- _Saved entries_:
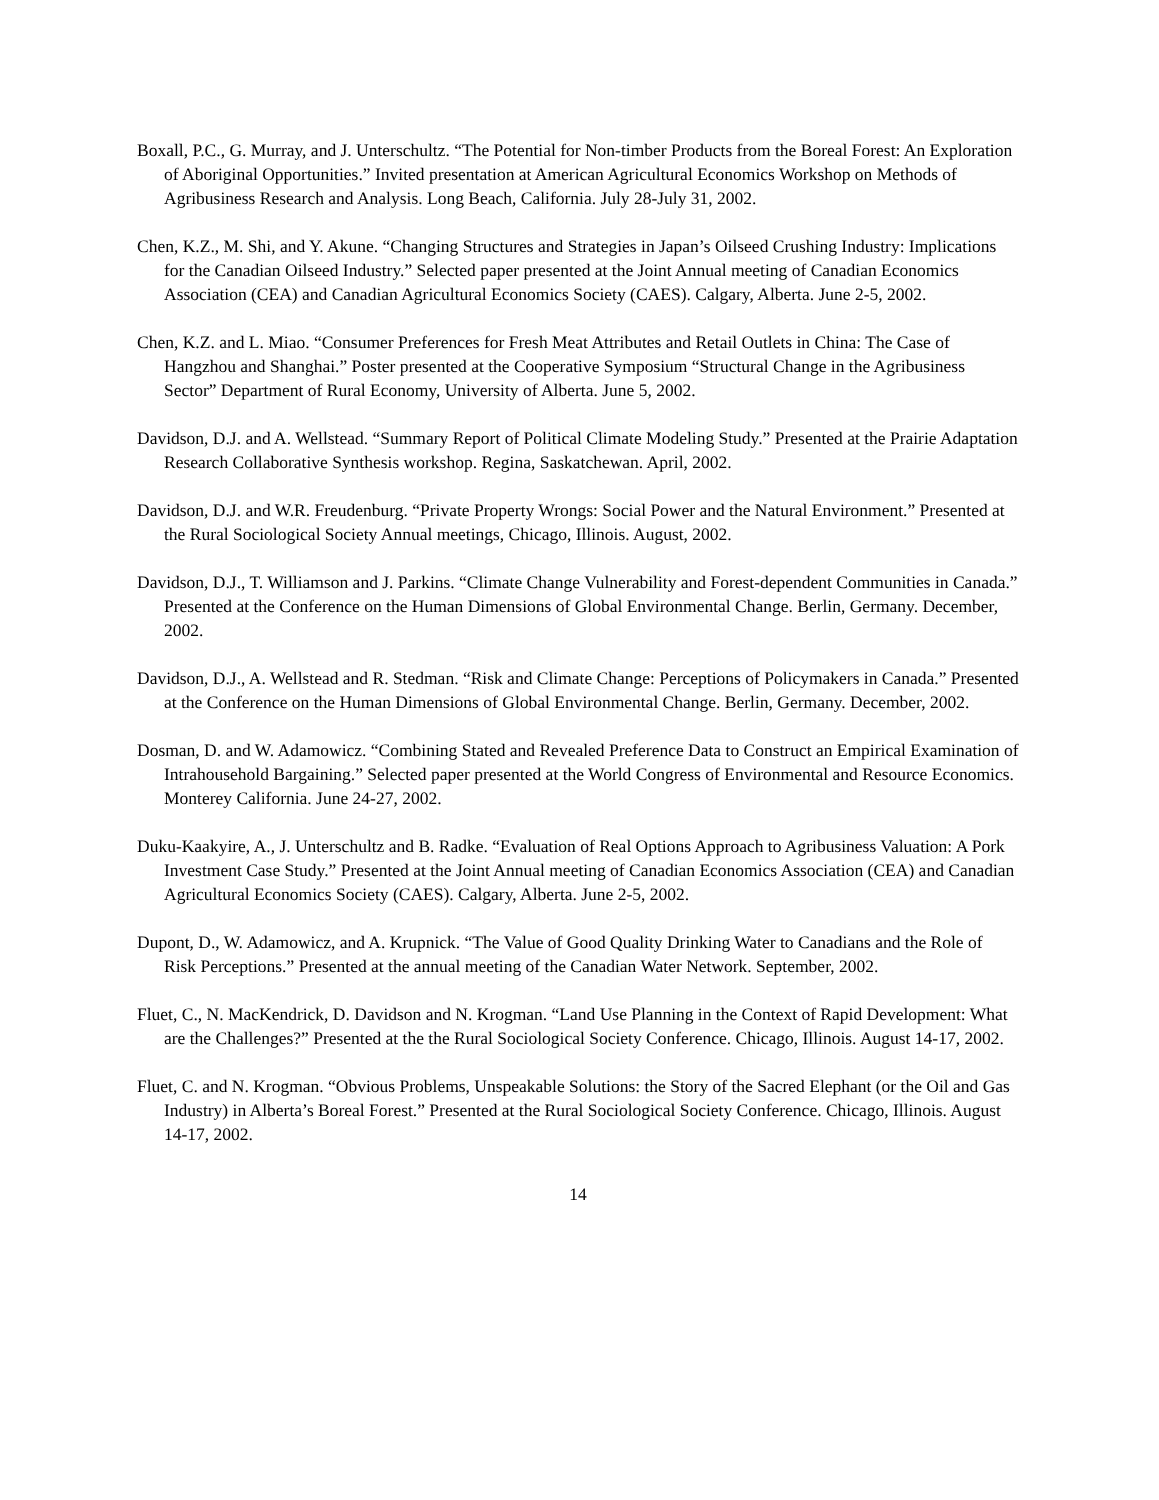Boxall, P.C., G. Murray, and J. Unterschultz. “The Potential for Non-timber Products from the Boreal Forest: An Exploration of Aboriginal Opportunities.” Invited presentation at American Agricultural Economics Workshop on Methods of Agribusiness Research and Analysis. Long Beach, California. July 28-July 31, 2002.
Chen, K.Z., M. Shi, and Y. Akune. “Changing Structures and Strategies in Japan’s Oilseed Crushing Industry: Implications for the Canadian Oilseed Industry.” Selected paper presented at the Joint Annual meeting of Canadian Economics Association (CEA) and Canadian Agricultural Economics Society (CAES). Calgary, Alberta. June 2-5, 2002.
Chen, K.Z. and L. Miao. “Consumer Preferences for Fresh Meat Attributes and Retail Outlets in China: The Case of Hangzhou and Shanghai.” Poster presented at the Cooperative Symposium “Structural Change in the Agribusiness Sector” Department of Rural Economy, University of Alberta. June 5, 2002.
Davidson, D.J. and A. Wellstead. “Summary Report of Political Climate Modeling Study.” Presented at the Prairie Adaptation Research Collaborative Synthesis workshop. Regina, Saskatchewan. April, 2002.
Davidson, D.J. and W.R. Freudenburg. “Private Property Wrongs: Social Power and the Natural Environment.” Presented at the Rural Sociological Society Annual meetings, Chicago, Illinois. August, 2002.
Davidson, D.J., T. Williamson and J. Parkins. “Climate Change Vulnerability and Forest-dependent Communities in Canada.” Presented at the Conference on the Human Dimensions of Global Environmental Change. Berlin, Germany. December, 2002.
Davidson, D.J., A. Wellstead and R. Stedman. “Risk and Climate Change: Perceptions of Policymakers in Canada.” Presented at the Conference on the Human Dimensions of Global Environmental Change. Berlin, Germany. December, 2002.
Dosman, D. and W. Adamowicz. “Combining Stated and Revealed Preference Data to Construct an Empirical Examination of Intrahousehold Bargaining.” Selected paper presented at the World Congress of Environmental and Resource Economics. Monterey California. June 24-27, 2002.
Duku-Kaakyire, A., J. Unterschultz and B. Radke. “Evaluation of Real Options Approach to Agribusiness Valuation: A Pork Investment Case Study.” Presented at the Joint Annual meeting of Canadian Economics Association (CEA) and Canadian Agricultural Economics Society (CAES). Calgary, Alberta. June 2-5, 2002.
Dupont, D., W. Adamowicz, and A. Krupnick. “The Value of Good Quality Drinking Water to Canadians and the Role of Risk Perceptions.” Presented at the annual meeting of the Canadian Water Network. September, 2002.
Fluet, C., N. MacKendrick, D. Davidson and N. Krogman. “Land Use Planning in the Context of Rapid Development: What are the Challenges?” Presented at the the Rural Sociological Society Conference. Chicago, Illinois. August 14-17, 2002.
Fluet, C. and N. Krogman. “Obvious Problems, Unspeakable Solutions: the Story of the Sacred Elephant (or the Oil and Gas Industry) in Alberta’s Boreal Forest.” Presented at the Rural Sociological Society Conference. Chicago, Illinois. August 14-17, 2002.
14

- _WHAT IS REQUIRED_: Leaving out only the pictures, retype every record exactly.

- _EXERCISE RESPONSE_:
Boxall, P.C., G. Murray, and J. Unterschultz. “The Potential for Non-timber Products from the Boreal Forest: An Exploration of Aboriginal Opportunities.” Invited presentation at American Agricultural Economics Workshop on Methods of Agribusiness Research and Analysis. Long Beach, California. July 28-July 31, 2002.
Chen, K.Z., M. Shi, and Y. Akune. “Changing Structures and Strategies in Japan’s Oilseed Crushing Industry: Implications for the Canadian Oilseed Industry.” Selected paper presented at the Joint Annual meeting of Canadian Economics Association (CEA) and Canadian Agricultural Economics Society (CAES). Calgary, Alberta. June 2-5, 2002.
Chen, K.Z. and L. Miao. “Consumer Preferences for Fresh Meat Attributes and Retail Outlets in China: The Case of Hangzhou and Shanghai.” Poster presented at the Cooperative Symposium “Structural Change in the Agribusiness Sector” Department of Rural Economy, University of Alberta. June 5, 2002.
Davidson, D.J. and A. Wellstead. “Summary Report of Political Climate Modeling Study.” Presented at the Prairie Adaptation Research Collaborative Synthesis workshop. Regina, Saskatchewan. April, 2002.
Davidson, D.J. and W.R. Freudenburg. “Private Property Wrongs: Social Power and the Natural Environment.” Presented at the Rural Sociological Society Annual meetings, Chicago, Illinois. August, 2002.
Davidson, D.J., T. Williamson and J. Parkins. “Climate Change Vulnerability and Forest-dependent Communities in Canada.” Presented at the Conference on the Human Dimensions of Global Environmental Change. Berlin, Germany. December, 2002.
Davidson, D.J., A. Wellstead and R. Stedman. “Risk and Climate Change: Perceptions of Policymakers in Canada.” Presented at the Conference on the Human Dimensions of Global Environmental Change. Berlin, Germany. December, 2002.
Dosman, D. and W. Adamowicz. “Combining Stated and Revealed Preference Data to Construct an Empirical Examination of Intrahousehold Bargaining.” Selected paper presented at the World Congress of Environmental and Resource Economics. Monterey California. June 24-27, 2002.
Duku-Kaakyire, A., J. Unterschultz and B. Radke. “Evaluation of Real Options Approach to Agribusiness Valuation: A Pork Investment Case Study.” Presented at the Joint Annual meeting of Canadian Economics Association (CEA) and Canadian Agricultural Economics Society (CAES). Calgary, Alberta. June 2-5, 2002.
Dupont, D., W. Adamowicz, and A. Krupnick. “The Value of Good Quality Drinking Water to Canadians and the Role of Risk Perceptions.” Presented at the annual meeting of the Canadian Water Network. September, 2002.
Fluet, C., N. MacKendrick, D. Davidson and N. Krogman. “Land Use Planning in the Context of Rapid Development: What are the Challenges?” Presented at the the Rural Sociological Society Conference. Chicago, Illinois. August 14-17, 2002.
Fluet, C. and N. Krogman. “Obvious Problems, Unspeakable Solutions: the Story of the Sacred Elephant (or the Oil and Gas Industry) in Alberta’s Boreal Forest.” Presented at the Rural Sociological Society Conference. Chicago, Illinois. August 14-17, 2002.
14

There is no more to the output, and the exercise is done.